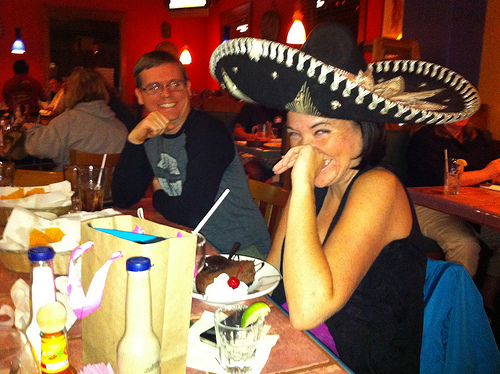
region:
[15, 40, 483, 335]
A crowded restaurant.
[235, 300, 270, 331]
A lime wedge on the rim of the glass.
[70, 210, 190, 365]
A gift bag.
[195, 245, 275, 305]
A piece of cake.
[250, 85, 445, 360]
The woman is laughing.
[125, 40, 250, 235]
The man is smiling.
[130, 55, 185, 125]
The man is wearing glasses.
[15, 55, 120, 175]
The person is wearing a gray hoodie.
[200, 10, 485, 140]
The woman is wearing a sombrero.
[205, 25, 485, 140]
The sombrero is black and gold.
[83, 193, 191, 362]
brown paper bag with gifts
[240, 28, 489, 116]
large black and silver sombrero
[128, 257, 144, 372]
beer bottle pepper shaker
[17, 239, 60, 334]
beer bottle salt shaker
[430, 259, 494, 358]
blue windbreaker on seat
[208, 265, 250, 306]
whip cream with a cherry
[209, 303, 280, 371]
drink with a lime on the cup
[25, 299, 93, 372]
bottle of hot sauce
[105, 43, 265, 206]
man smiling at the woman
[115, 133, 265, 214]
black and grey long sleeve shirt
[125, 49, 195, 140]
A man looks on smiling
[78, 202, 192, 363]
A yellow paper gift bag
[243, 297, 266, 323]
A slice of fresh green lime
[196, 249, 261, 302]
A piece of chocolate cake with whip cream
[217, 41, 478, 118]
A black big rim Mexican hat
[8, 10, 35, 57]
A hanging lamp in a blue shade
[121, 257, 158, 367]
A bottle of Mexican beer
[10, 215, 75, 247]
Some tortilla chips in a basket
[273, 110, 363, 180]
A woman is smiling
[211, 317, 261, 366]
A shot of Mexican liquor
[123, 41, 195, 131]
a man wearing glasses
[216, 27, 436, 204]
a woman wearing a large hat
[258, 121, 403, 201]
a woman covering her face with her hand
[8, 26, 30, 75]
a blue light hanging on a wall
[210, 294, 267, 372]
a glass with a lime on it.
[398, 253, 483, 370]
a blue jacket hanging on a chair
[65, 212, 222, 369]
a brown paper bag on a table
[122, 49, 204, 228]
a man wearing a black and grey shirt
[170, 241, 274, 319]
a plate of food on a table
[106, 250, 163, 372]
a bottle with a blue lid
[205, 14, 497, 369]
woman wearing large black sombrero hat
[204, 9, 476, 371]
woman laughing wearing black sleeveless dress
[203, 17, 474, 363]
woman holding hand to face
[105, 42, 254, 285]
man resting head in hand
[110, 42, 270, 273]
man sitting at table with woman smiling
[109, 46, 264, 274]
man wearing long sleeved tee shirt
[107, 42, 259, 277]
blond man wearing glasses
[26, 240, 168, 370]
two bottles with blue caps on table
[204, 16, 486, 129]
black sombrero hat with silver trim and embroidery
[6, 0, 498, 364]
indoor Mexican restaurant scene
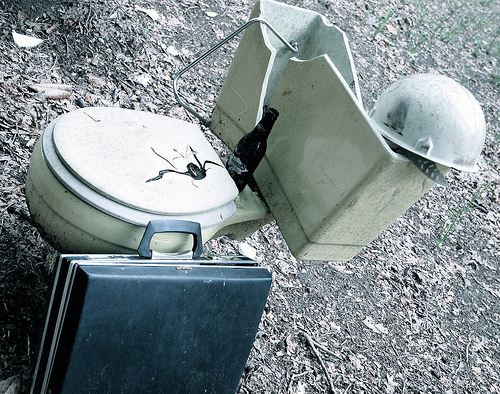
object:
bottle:
[224, 107, 280, 193]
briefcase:
[28, 219, 271, 394]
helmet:
[368, 73, 486, 186]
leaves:
[239, 190, 500, 394]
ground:
[0, 0, 500, 394]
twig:
[299, 332, 337, 394]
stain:
[145, 145, 224, 189]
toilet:
[0, 0, 500, 394]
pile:
[25, 0, 486, 394]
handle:
[137, 219, 203, 259]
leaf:
[28, 84, 72, 100]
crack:
[255, 50, 295, 127]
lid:
[52, 106, 240, 216]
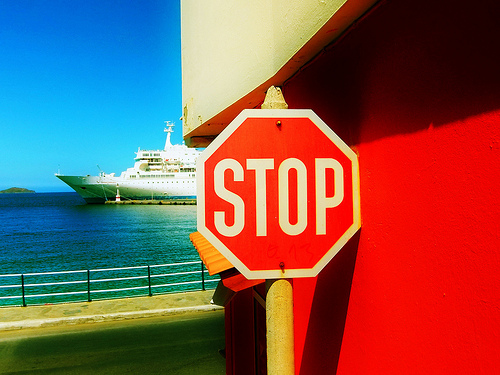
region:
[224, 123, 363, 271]
A red stop sign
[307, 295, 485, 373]
A red house wall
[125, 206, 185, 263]
A blue water surface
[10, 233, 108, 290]
A blue water surface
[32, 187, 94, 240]
A blue water surface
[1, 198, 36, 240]
A blue water surface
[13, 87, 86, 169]
A light blue sky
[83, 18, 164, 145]
A light blue sky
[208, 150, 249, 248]
This is a letter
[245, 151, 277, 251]
This is a letter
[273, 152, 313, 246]
This is a letter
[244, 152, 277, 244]
This is a letter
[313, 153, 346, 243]
This is a letter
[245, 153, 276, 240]
This is a letter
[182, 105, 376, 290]
red and white stop sign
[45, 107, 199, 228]
large ship in the water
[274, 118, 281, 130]
bolt at the top of the sign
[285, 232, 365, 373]
shadow from the sign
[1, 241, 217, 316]
fence along the shore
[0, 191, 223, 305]
dark blue body of water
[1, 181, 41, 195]
island in the distance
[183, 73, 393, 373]
stop sign on a pole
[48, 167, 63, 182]
tip of the ship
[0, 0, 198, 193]
bright blue sky with no clouds in sight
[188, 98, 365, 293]
red and white stop sign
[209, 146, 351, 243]
white writing in all caps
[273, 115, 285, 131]
bolt at the top of the sign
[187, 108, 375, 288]
white border around the sign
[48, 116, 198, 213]
large ship in the water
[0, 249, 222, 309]
fence along the shore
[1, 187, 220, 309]
dark blue body of water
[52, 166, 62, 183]
tip of the ship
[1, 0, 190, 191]
bright blue sky with no clouds in sight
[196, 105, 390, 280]
A hanging stop sign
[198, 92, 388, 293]
A red and white stop sign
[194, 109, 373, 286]
A stop sign on the wall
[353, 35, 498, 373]
A red colored wall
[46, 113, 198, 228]
A cruise ship on the water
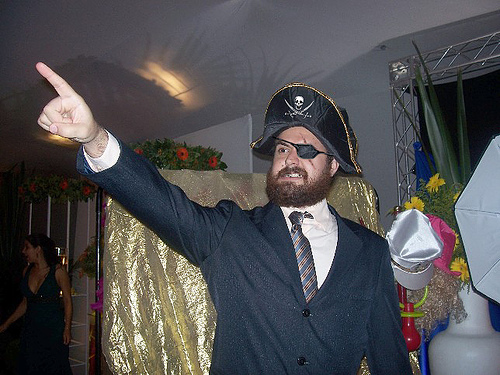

============================================================

** Activity **
Lay out all the records above as a numbered list with no blank lines. Leave the pictures out.

** Answer to this problem **
1. region:
2. [15, 40, 483, 335]
3. A crowded restaurant.
4. [235, 300, 270, 331]
5. A lime wedge on the rim of the glass.
6. [70, 210, 190, 365]
7. A gift bag.
8. [195, 245, 275, 305]
9. A piece of cake.
10. [250, 85, 445, 360]
11. The woman is laughing.
12. [125, 40, 250, 235]
13. The man is smiling.
14. [130, 55, 185, 125]
15. The man is wearing glasses.
16. [15, 55, 120, 175]
17. The person is wearing a gray hoodie.
18. [200, 10, 485, 140]
19. The woman is wearing a sombrero.
20. [205, 25, 485, 140]
21. The sombrero is black and gold.
22. [83, 193, 191, 362]
23. brown paper bag with gifts
24. [240, 28, 489, 116]
25. large black and silver sombrero
26. [128, 257, 144, 372]
27. beer bottle pepper shaker
28. [17, 239, 60, 334]
29. beer bottle salt shaker
30. [430, 259, 494, 358]
31. blue windbreaker on seat
32. [208, 265, 250, 306]
33. whip cream with a cherry
34. [209, 303, 280, 371]
35. drink with a lime on the cup
36. [25, 299, 93, 372]
37. bottle of hot sauce
38. [105, 43, 265, 206]
39. man smiling at the woman
40. [115, 133, 265, 214]
41. black and grey long sleeve shirt
42. [125, 49, 195, 140]
43. A man looks on smiling
44. [78, 202, 192, 363]
45. A yellow paper gift bag
46. [243, 297, 266, 323]
47. A slice of fresh green lime
48. [196, 249, 261, 302]
49. A piece of chocolate cake with whip cream
50. [217, 41, 478, 118]
51. A black big rim Mexican hat
52. [8, 10, 35, 57]
53. A hanging lamp in a blue shade
54. [121, 257, 158, 367]
55. A bottle of Mexican beer
56. [10, 215, 75, 247]
57. Some tortilla chips in a basket
58. [273, 110, 363, 180]
59. A woman is smiling
60. [211, 317, 261, 366]
61. A shot of Mexican liquor
62. [123, 41, 195, 131]
63. a man wearing glasses
64. [216, 27, 436, 204]
65. a woman wearing a large hat
66. [258, 121, 403, 201]
67. a woman covering her face with her hand
68. [8, 26, 30, 75]
69. a blue light hanging on a wall
70. [210, 294, 267, 372]
71. a glass with a lime on it.
72. [398, 253, 483, 370]
73. a blue jacket hanging on a chair
74. [65, 212, 222, 369]
75. a brown paper bag on a table
76. [122, 49, 204, 228]
77. a man wearing a black and grey shirt
78. [170, 241, 274, 319]
79. a plate of food on a table
80. [106, 250, 163, 372]
81. a bottle with a blue lid
82. [205, 14, 497, 369]
83. woman wearing large black sombrero hat
84. [204, 9, 476, 371]
85. woman laughing wearing black sleeveless dress
86. [203, 17, 474, 363]
87. woman holding hand to face
88. [105, 42, 254, 285]
89. man resting head in hand
90. [110, 42, 270, 273]
91. man sitting at table with woman smiling
92. [109, 46, 264, 274]
93. man wearing long sleeved tee shirt
94. [107, 42, 259, 277]
95. blond man wearing glasses
96. [26, 240, 168, 370]
97. two bottles with blue caps on table
98. [204, 16, 486, 129]
99. black sombrero hat with silver trim and embroidery
100. [6, 0, 498, 364]
101. indoor Mexican restaurant scene
102. object:
103. bottle:
104. [224, 107, 280, 193]
105. briefcase:
106. [28, 219, 271, 394]
107. helmet:
108. [368, 73, 486, 186]
109. leaves:
110. [239, 190, 500, 394]
111. ground:
112. [0, 0, 500, 394]
113. twig:
114. [299, 332, 337, 394]
115. stain:
116. [145, 145, 224, 189]
117. toilet:
118. [0, 0, 500, 394]
119. pile:
120. [25, 0, 486, 394]
121. handle:
122. [137, 219, 203, 259]
123. leaf:
124. [28, 84, 72, 100]
125. crack:
126. [255, 50, 295, 127]
127. lid:
128. [52, 106, 240, 216]
129. region:
130. [224, 123, 363, 271]
131. A red stop sign
132. [307, 295, 485, 373]
133. A red house wall
134. [125, 206, 185, 263]
135. A blue water surface
136. [10, 233, 108, 290]
137. A blue water surface
138. [32, 187, 94, 240]
139. A blue water surface
140. [1, 198, 36, 240]
141. A blue water surface
142. [13, 87, 86, 169]
143. A light blue sky
144. [83, 18, 164, 145]
145. A light blue sky
146. [208, 150, 249, 248]
147. This is a letter
148. [245, 151, 277, 251]
149. This is a letter
150. [273, 152, 313, 246]
151. This is a letter
152. [244, 152, 277, 244]
153. This is a letter
154. [313, 153, 346, 243]
155. This is a letter
156. [245, 153, 276, 240]
157. This is a letter
158. [182, 105, 376, 290]
159. red and white stop sign
160. [45, 107, 199, 228]
161. large ship in the water
162. [274, 118, 281, 130]
163. bolt at the top of the sign
164. [285, 232, 365, 373]
165. shadow from the sign
166. [1, 241, 217, 316]
167. fence along the shore
168. [0, 191, 223, 305]
169. dark blue body of water
170. [1, 181, 41, 195]
171. island in the distance
172. [183, 73, 393, 373]
173. stop sign on a pole
174. [48, 167, 63, 182]
175. tip of the ship
176. [0, 0, 198, 193]
177. bright blue sky with no clouds in sight
178. [188, 98, 365, 293]
179. red and white stop sign
180. [209, 146, 351, 243]
181. white writing in all caps
182. [273, 115, 285, 131]
183. bolt at the top of the sign
184. [187, 108, 375, 288]
185. white border around the sign
186. [48, 116, 198, 213]
187. large ship in the water
188. [0, 249, 222, 309]
189. fence along the shore
190. [1, 187, 220, 309]
191. dark blue body of water
192. [52, 166, 62, 183]
193. tip of the ship
194. [1, 0, 190, 191]
195. bright blue sky with no clouds in sight
196. [196, 105, 390, 280]
197. A hanging stop sign
198. [198, 92, 388, 293]
199. A red and white stop sign
200. [194, 109, 373, 286]
201. A stop sign on the wall
202. [353, 35, 498, 373]
203. A red colored wall
204. [46, 113, 198, 228]
205. A cruise ship on the water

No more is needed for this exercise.